Task description:
Beginning at the top of the data below, restate every line word for word until the line containing "Energifordeling" has been included, and omit the pictures.

Data records:
──────────

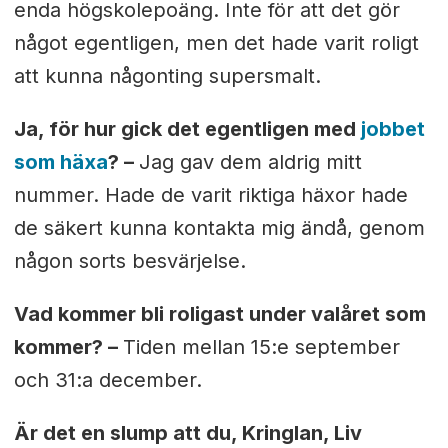
enda högskolepoäng. Inte för att det gör
något egentligen, men det hade varit roligt
att kunna någonting supersmalt.
Ja, för hur gick det egentligen med
jobbet
som häxa
? –
Jag gav dem aldrig mitt
nummer. Hade de varit riktiga häxor hade
de säkert kunna kontakta mig ändå, genom
någon sorts besvärjelse.
Vad kommer bli roligast under valåret som
kommer? –
Tiden mellan 15:e september
och 31:a december.
Är det en slump att du, Kringlan, Liv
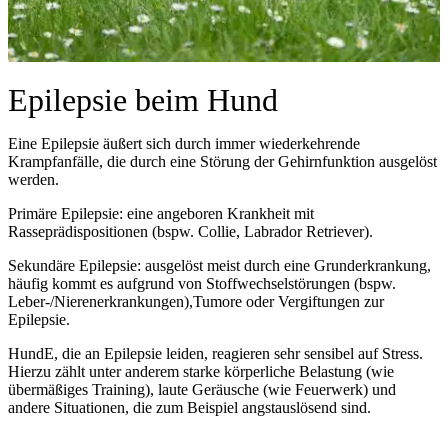
Epilepsie beim Hund
Eine Epilepsie äußert sich durch immer wiederkehrende
Krampfanfälle, die durch eine Störung der Gehirnfunktion ausgelöst
werden.
Primäre Epilepsie: eine angeboren Krankheit mit
Rasseprädispositionen (bspw. Collie, Labrador Retriever).
Sekundäre Epilepsie: ausgelöst meist durch eine Grunderkrankung,
häufig kommt es aufgrund von Stoffwechselstörungen (bspw.
Leber-/Nierenerkrankungen),Tumore oder Vergiftungen zur
Epilepsie.
HundE, die an Epilepsie leiden, reagieren sehr sensibel auf Stress.
Hierzu zählt unter anderem starke körperliche Belastung (wie
übermäßiges Training), laute Geräusche (wie Feuerwerk) und
andere Situationen, die zum Beispiel angstauslösend sind.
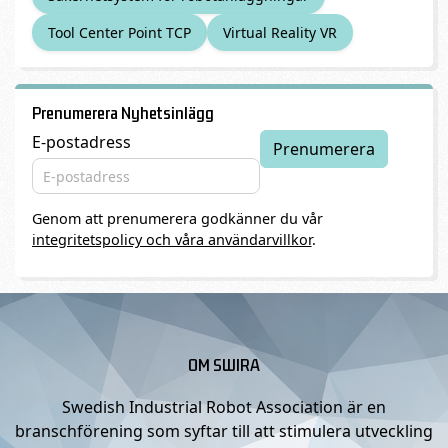
Tool Center Point TCP
Virtual Reality VR
Prenumerera Nyhetsinlägg
E-postadress
Genom att prenumerera godkänner du vår
integritetspolicy och våra användarvillkor
.
OM SWIRA
Swedish Industrial Robot Association är en
branschförening som syftar till att stimulera utveckling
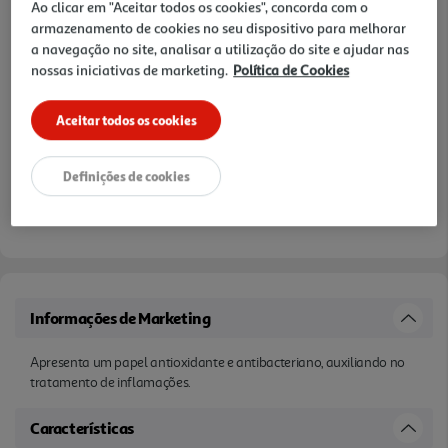
Ao clicar em "Aceitar todos os cookies", concorda com o
armazenamento de cookies no seu dispositivo para melhorar
a navegação no site, analisar a utilização do site e ajudar nas
nossas iniciativas de marketing.
Política de Cookies
Aceitar todos os cookies
Definições de cookies
Informações de Marketing
Apresenta um papel antioxidante e antibacteriano, auxiliando no
tratamento de inflamações.
Características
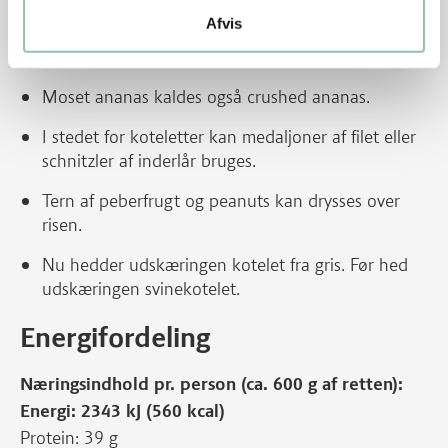
Afvis
Tips
Moset ananas kaldes også crushed ananas.
I stedet for koteletter kan medaljoner af filet eller
schnitzler af inderlår bruges.
Tern af peberfrugt og peanuts kan drysses over
risen.
Nu hedder udskæringen kotelet fra gris. Før hed
udskæringen svinekotelet.
Energifordeling
Næringsindhold pr. person (ca. 600 g af retten):
Energi: 2343 kJ (560 kcal)
Protein: 39 g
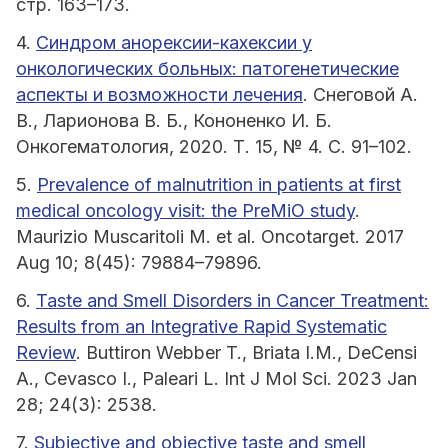
стр. 163–173.
4.
Синдром анорексии-кахексии у
онкологических больных: патогенетические
аспекты и возможности лечения
. Снеговой А.
В., Ларионова В. Б., Кононенко И. Б.
Онкогематология, 2020. Т. 15, № 4. С. 91–102.
5.
Prevalence of malnutrition in patients at first
medical oncology visit: the PreMiO study
.
Maurizio Muscaritoli M. et al. Oncotarget. 2017
Aug 10; 8(45): 79884–79896.
6.
Taste and Smell Disorders in Cancer Treatment:
Results from an Integrative Rapid Systematic
Review
. Buttiron Webber T., Briata I.M., DeCensi
A., Cevasco I., Paleari L. Int J Mol Sci. 2023 Jan
28; 24(3): 2538.
7.
Subjective and objective taste and smell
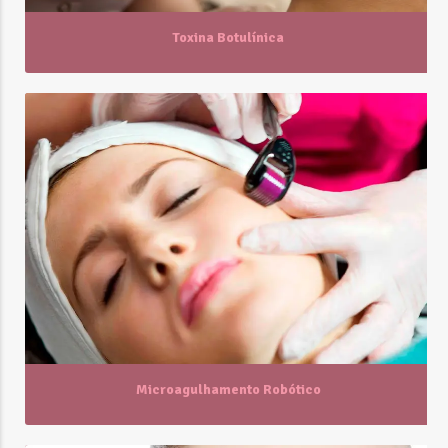
Toxina Botulínica
Microagulhamento Robótico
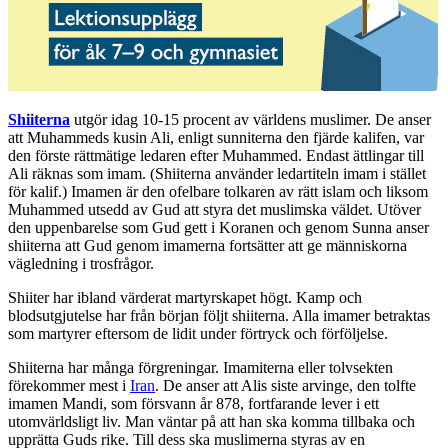
Shiiterna
utgör idag 10-15 procent av världens muslimer. De anser
att Muhammeds kusin Ali, enligt sunniterna den fjärde kalifen, var
den förste rättmätige ledaren efter Muhammed. Endast ättlingar till
Ali räknas som imam. (Shiiterna använder ledartiteln imam i stället
för kalif.) Imamen är den ofelbare tolkaren av rätt islam och liksom
Muhammed utsedd av Gud att styra det muslimska väldet. Utöver
den uppenbarelse som Gud gett i Koranen och genom Sunna anser
shiiterna att Gud genom imamerna fortsätter att ge människorna
vägledning i trosfrågor.
Shiiter har ibland värderat martyrskapet högt. Kamp och
blodsutgjutelse har från början följt shiiterna. Alla imamer betraktas
som martyrer eftersom de lidit under förtryck och förföljelse.
Shiiterna har många förgreningar. Imamiterna eller tolvsekten
förekommer mest i
Iran
. De anser att Alis siste arvinge, den tolfte
imamen Mandi, som försvann år 878, fortfarande lever i ett
utomvärldsligt liv. Man väntar på att han ska komma tillbaka och
upprätta Guds rike. Till dess ska muslimerna styras av en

──────────

Answer to this problem:
enda högskolepoäng. Inte för att det gör
något egentligen, men det hade varit roligt
att kunna någonting supersmalt.
Ja, för hur gick det egentligen med
jobbet
som häxa
? –
Jag gav dem aldrig mitt
nummer. Hade de varit riktiga häxor hade
de säkert kunna kontakta mig ändå, genom
någon sorts besvärjelse.
Vad kommer bli roligast under valåret som
kommer? –
Tiden mellan 15:e september
och 31:a december.
Är det en slump att du, Kringlan, Liv
Epilepsie beim Hund
Eine Epilepsie äußert sich durch immer wiederkehrende
Krampfanfälle, die durch eine Störung der Gehirnfunktion ausgelöst
werden.
Primäre Epilepsie: eine angeboren Krankheit mit
Rasseprädispositionen (bspw. Collie, Labrador Retriever).
Sekundäre Epilepsie: ausgelöst meist durch eine Grunderkrankung,
häufig kommt es aufgrund von Stoffwechselstörungen (bspw.
Leber-/Nierenerkrankungen),Tumore oder Vergiftungen zur
Epilepsie.
HundE, die an Epilepsie leiden, reagieren sehr sensibel auf Stress.
Hierzu zählt unter anderem starke körperliche Belastung (wie
übermäßiges Training), laute Geräusche (wie Feuerwerk) und
andere Situationen, die zum Beispiel angstauslösend sind.
Tool Center Point TCP
Virtual Reality VR
Prenumerera Nyhetsinlägg
E-postadress
Genom att prenumerera godkänner du vår
integritetspolicy och våra användarvillkor
.
OM SWIRA
Swedish Industrial Robot Association är en
branschförening som syftar till att stimulera utveckling
Ao clicar em "Aceitar todos os cookies", concorda com o
armazenamento de cookies no seu dispositivo para melhorar
a navegação no site, analisar a utilização do site e ajudar nas
nossas iniciativas de marketing.
Política de Cookies
Aceitar todos os cookies
Definições de cookies
Informações de Marketing
Apresenta um papel antioxidante e antibacteriano, auxiliando no
tratamento de inflamações.
Características
Afvis
Tips
Moset ananas kaldes også crushed ananas.
I stedet for koteletter kan medaljoner af filet eller
schnitzler af inderlår bruges.
Tern af peberfrugt og peanuts kan drysses over
risen.
Nu hedder udskæringen kotelet fra gris. Før hed
udskæringen svinekotelet.
Energifordeling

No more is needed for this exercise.